Task instructions: The word to look for is "Näin". Report every line of the entries below that has it.

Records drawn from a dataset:
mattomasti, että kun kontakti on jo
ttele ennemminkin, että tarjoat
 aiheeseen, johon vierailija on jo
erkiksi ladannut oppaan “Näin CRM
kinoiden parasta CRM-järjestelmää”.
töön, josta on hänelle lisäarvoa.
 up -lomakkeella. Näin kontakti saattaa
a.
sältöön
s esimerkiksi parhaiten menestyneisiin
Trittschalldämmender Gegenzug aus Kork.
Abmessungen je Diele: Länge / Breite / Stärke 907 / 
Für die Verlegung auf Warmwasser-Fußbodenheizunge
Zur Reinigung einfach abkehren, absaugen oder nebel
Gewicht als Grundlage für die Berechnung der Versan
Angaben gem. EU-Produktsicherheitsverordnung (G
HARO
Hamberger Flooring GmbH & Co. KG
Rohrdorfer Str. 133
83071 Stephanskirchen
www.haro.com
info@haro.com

---

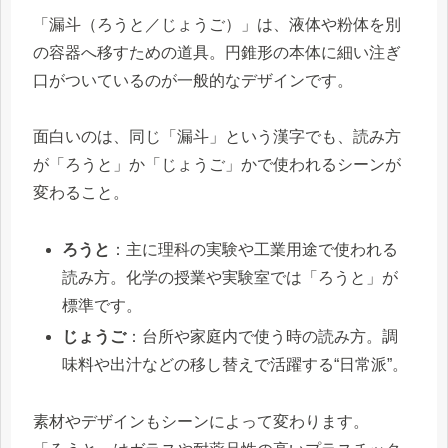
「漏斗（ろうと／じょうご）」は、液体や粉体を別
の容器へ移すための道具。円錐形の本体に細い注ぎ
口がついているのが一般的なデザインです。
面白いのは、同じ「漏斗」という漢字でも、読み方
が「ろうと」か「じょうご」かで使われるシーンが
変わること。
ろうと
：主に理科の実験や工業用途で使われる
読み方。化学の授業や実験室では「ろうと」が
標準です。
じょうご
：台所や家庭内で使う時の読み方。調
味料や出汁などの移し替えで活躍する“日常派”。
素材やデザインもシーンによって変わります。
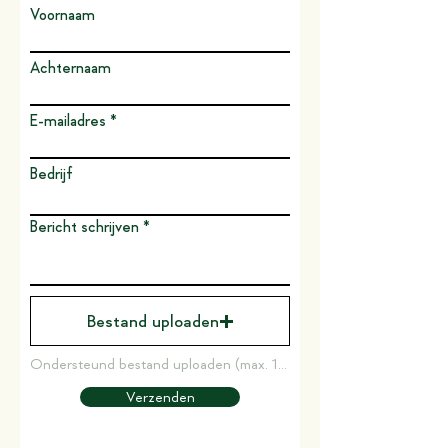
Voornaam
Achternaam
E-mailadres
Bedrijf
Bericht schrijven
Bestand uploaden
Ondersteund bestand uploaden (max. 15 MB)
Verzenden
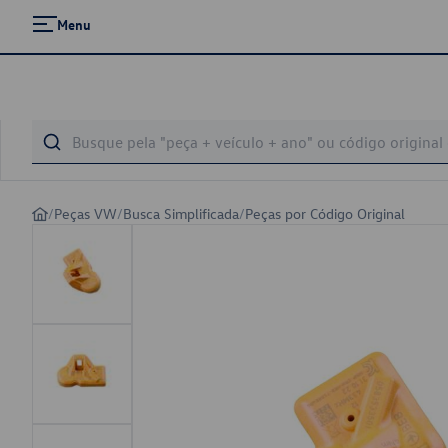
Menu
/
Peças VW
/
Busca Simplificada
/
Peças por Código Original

Task output:
erkiksi ladannut oppaan “Näin CRM
 up -lomakkeella. Näin kontakti saattaa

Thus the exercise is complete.